Can you please give me what has worked for you when finishing these three woods:  black walnut, lacewood, and leopardwood?  I'm trying to avoid white spots and a dull or spotty finish from previous attempts.

Thanks,


----------



## mrcook4570 (Feb 16, 2007)

CA works great.  On these and all open-grained woods, it is very important to make sure all of the pores are sealed.  Use thin CA to create a slurry while sanding with 400 grit paper to fill in the pores or multiple coats of sanding sealer.  If you do not seal the pores, the white spots will show up when dust or wax collects in them.


----------



## jaywood1207 (Feb 16, 2007)

Lacquer also works great.


----------



## arioux (Feb 16, 2007)

Hi,

A shot of compressed air between sanding grits help a lot.  I use lacquer with no problem.

Alfred


----------



## GaryMGg (Feb 16, 2007)

It also helps to burnish the wood with nothing more than its own sawdust, or more aptly, shavings between grits.


----------



## tseger (Feb 16, 2007)

I have used FP and carnuba on all these with satisfactory results.  Tim


----------



## Jerryconn (Feb 16, 2007)

CA all the way!


----------



## PenTurnerJohn (Feb 18, 2007)

Thanks for all the advice.  I've used CA/BLO in the past but continue to have white spots.  I do use compressed air in between sanding grits.  Jerry, when you say "CA all the way" what do you really mean by that?

Still turning ideas,


----------



## hilltopper46 (Feb 18, 2007)

I consider myself still a newbie, so you need to consider the source... BUT, I have had nothing but trouble using CA on black walnut.  I have two pens in black walnut that I have simply given several coats of BLO and after some time they definately look better than the one that I tried to finish with CA. They don't shine, but they don't look like someone threw up on them, either. The BLO does need fairly extensive drying time.


----------



## PenTurnerJohn (Feb 18, 2007)

Thanks, Tony, for your experience with the BLO.  I'd rather not have to wait for the BLO to dry.  Someone else want to weigh in on the trick to using CA with black walnut?


----------



## jaywood1207 (Feb 18, 2007)

I have done the same as Stan and used CA but I also use sanding sealer first with 400 grit to fill all the pores.  No problems when I do this and that goes for all open pore wood.


----------



## GaryMGg (Feb 18, 2007)

I've done a fair amount of flatwork. I use dewaxed shellac flakes dissolved in fresh denatured alcohol for sealcoating when I finish open pore woods such as walnut.
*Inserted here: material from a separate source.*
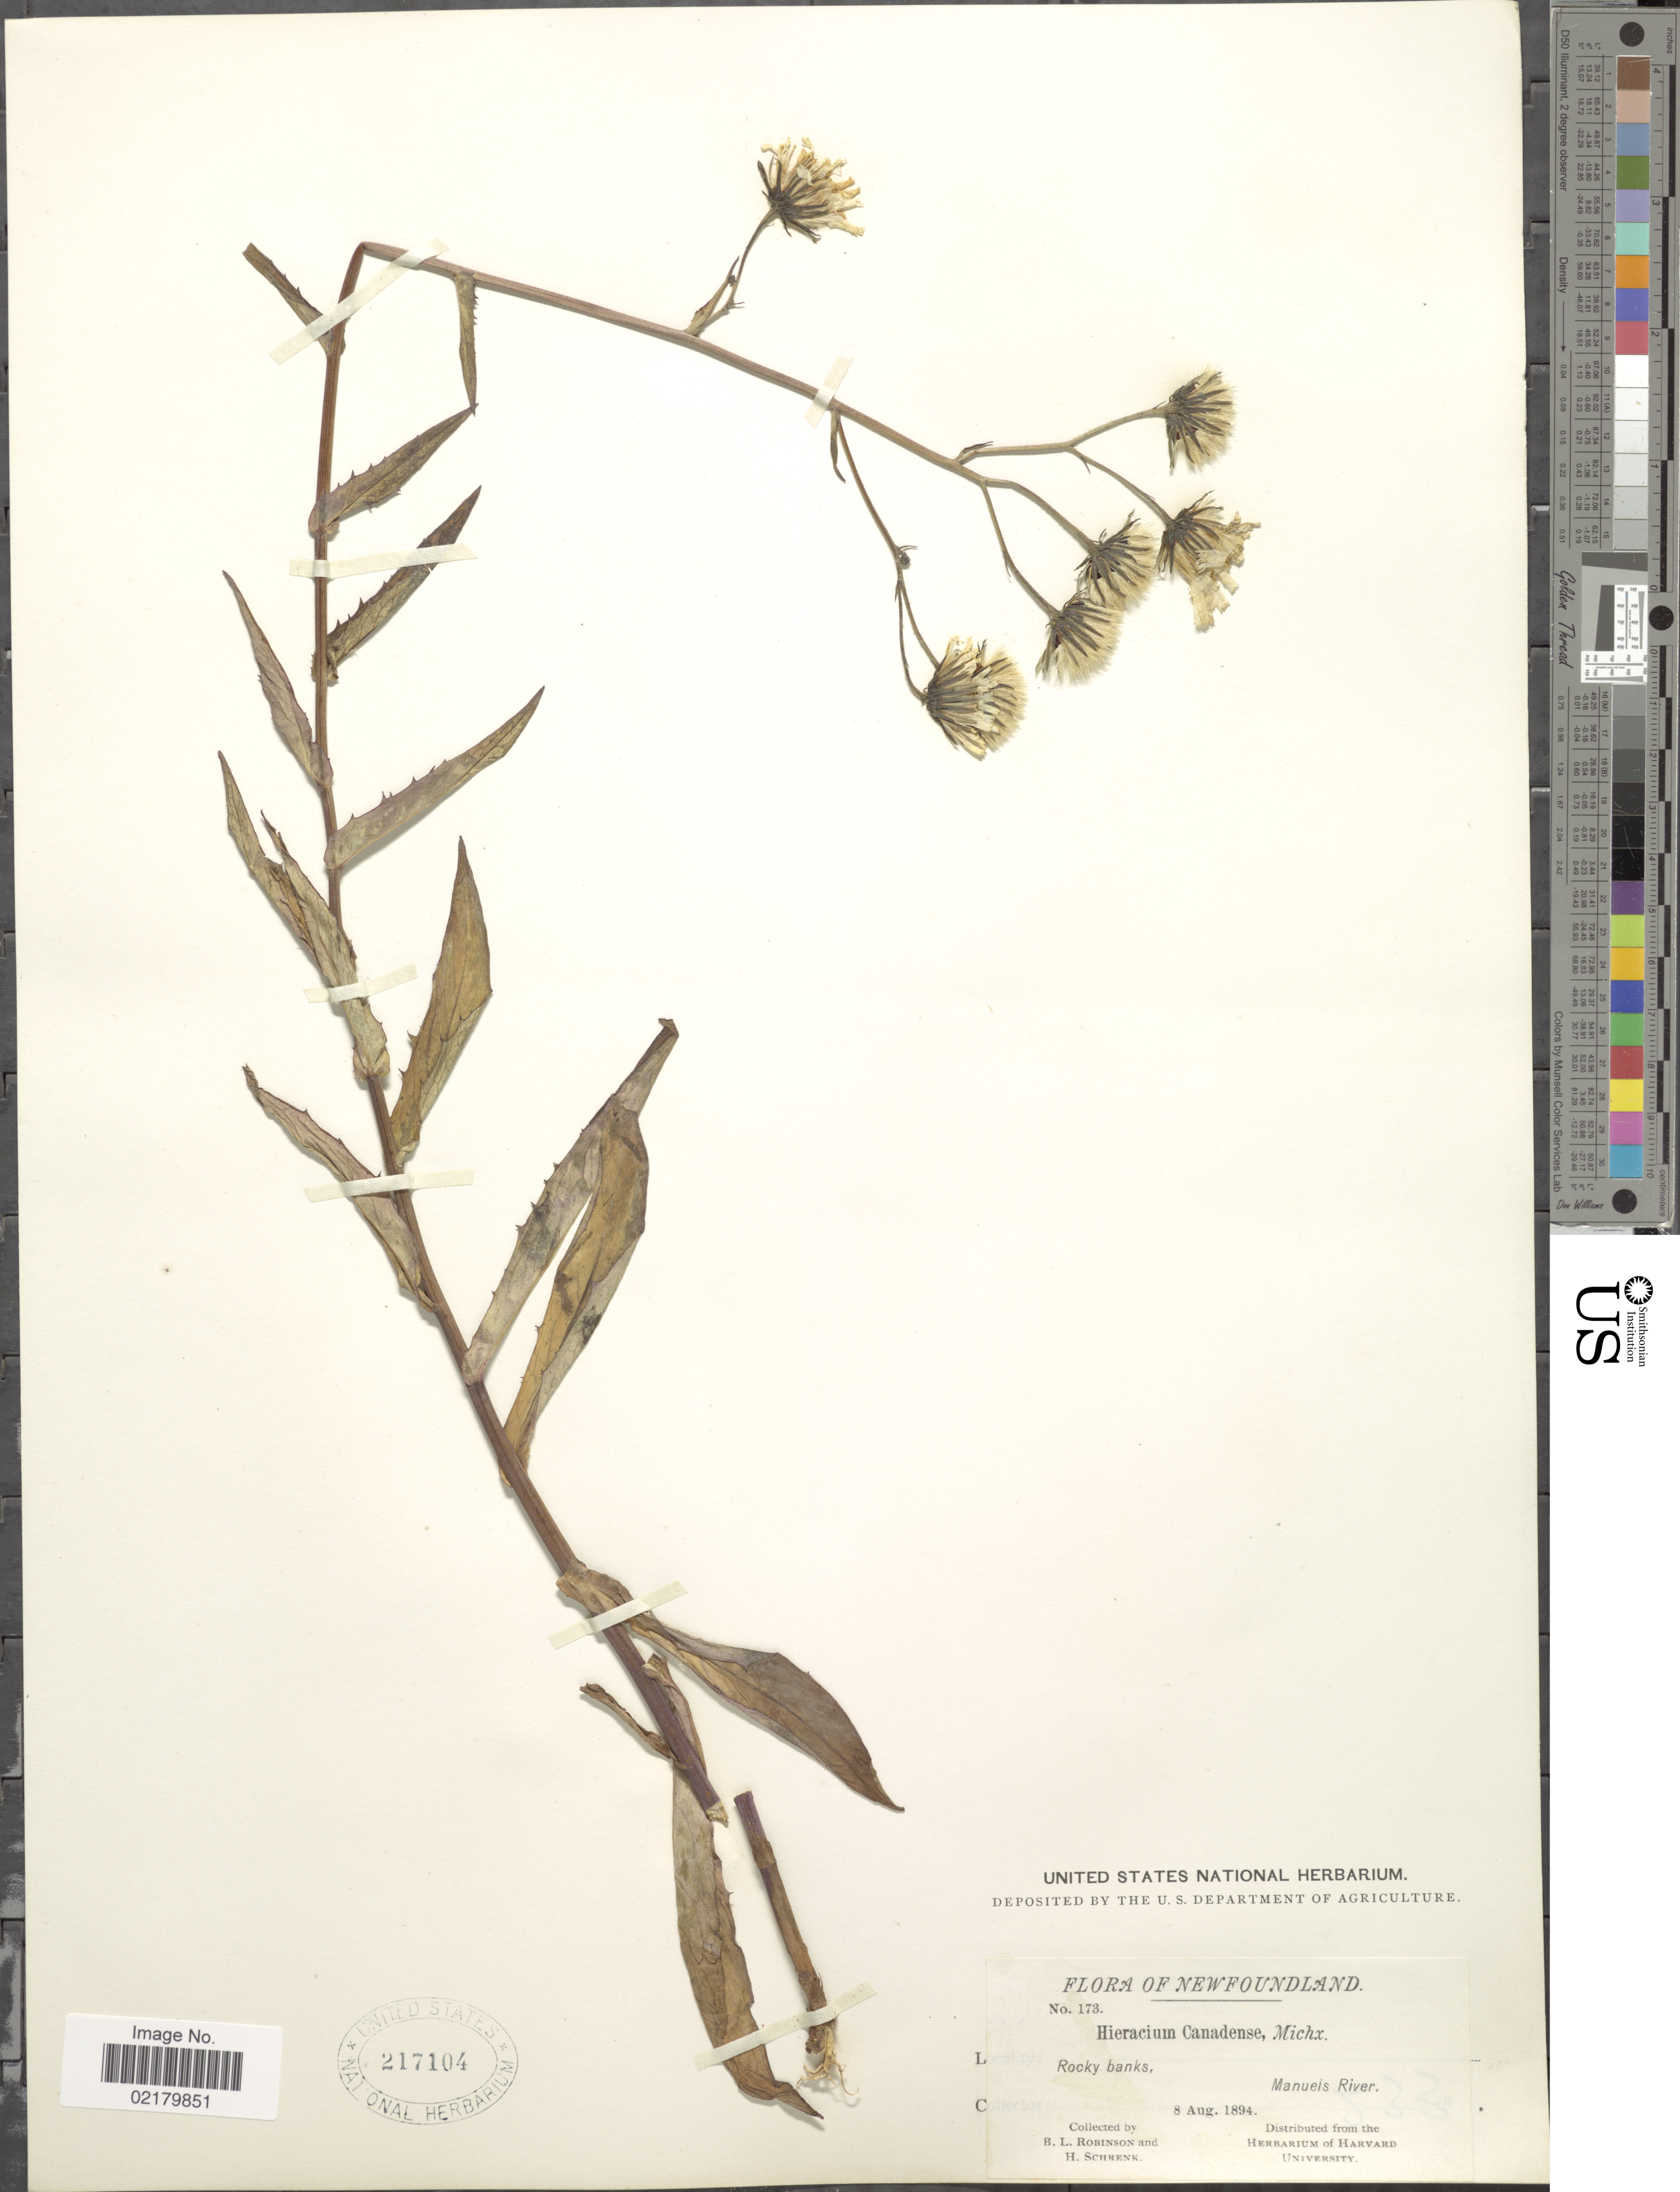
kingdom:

I've gotten very good results that way.
My black walnut and cherry pen has a couple of coats of such shellac followed by a CA/Oil finish and I had no problem with white spots.

I've got two oils I use with CA, neither has given me problems but one cures faster than the other. I use BLO or Walnut oil. BLO takes longer to cure -- therefore I burn my fingers more less with Walnut oil.


----------